Former Russian Prime Minister Yevgeny Primakov has died. Even knowing that he was 86 years old, it was a bit surprising to read about his death this morning. I remember when Yeltsin appointed Primakov Prime Minister, so that’s how long I’ve been following Russian politics.

Given Primakov’s stature in modern Russian politics (he was still quite active), nearly everybody had a comment or opinion to add. I’ve rounded up a few.

Oleg Kozyrev wrote on his Facebook page that Primakov was “one of the few who dared to criticize Putin’s economic & foreign policy. His death is an absolute loss for Russian politics.”

Vitaly Averin (jokingly?) called Primakov “the most liberal PM in post-Soviet Russia – in the sense that he didn’t do anything (laissez-faire)”.

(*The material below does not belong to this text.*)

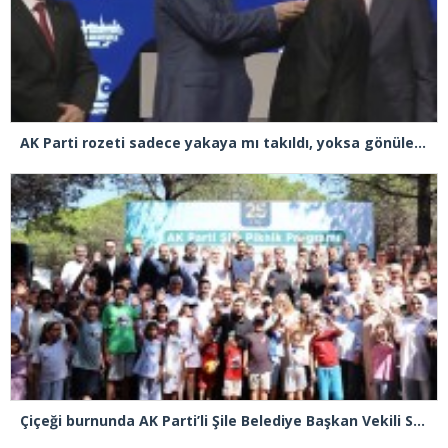
AK Parti rozeti sadece yakaya mı takıldı, yoksa gönüle takılmadı mı?
Çiçeği burnunda AK Parti’li Şile Belediye Başkan Vekili Sacit Terzi, teşkilatlarla piknikte buluştu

MP Dmitry Gudkov wrote that Primakov put the economy above politics. He also recalled the legend of Primakov ordering his plane to turn around mid-Atlantic “to protest the bombing of Yugoslavia” [note: do we have confirmation of this, or is it just an urban legend?].

Gudkov continued:

Today Russia lacks politicians like Primakov – moderate, thoughtful, independent, and professional.

As just about everybody was declaring Primakov a statesman, and many bemoaning the fact that he had not replaced Yeltsin in 1999, Vsevolod Chernozub wrote:

I’m sorry, but how can we combine these two statements:
“What a nightmare, a KGB officer was elected president [of Russia]…”
and
“The wise man is gone, what a pity he was not elected president”
It seems that in the hierarchy of the KGB, Putin was just a trifle paunchy, compared with Primakov. Or is more flexible thinking needed?

Several economists commented that Primakov had been a stabilizing figure after the 1998 default.

Vladimir Milov seemed to see Primakov the most clearly, noting that to Primakov image was everything.

Primakov, of course, was an outstanding figure, and played a positive role in the history of our country, but this does not change [anything].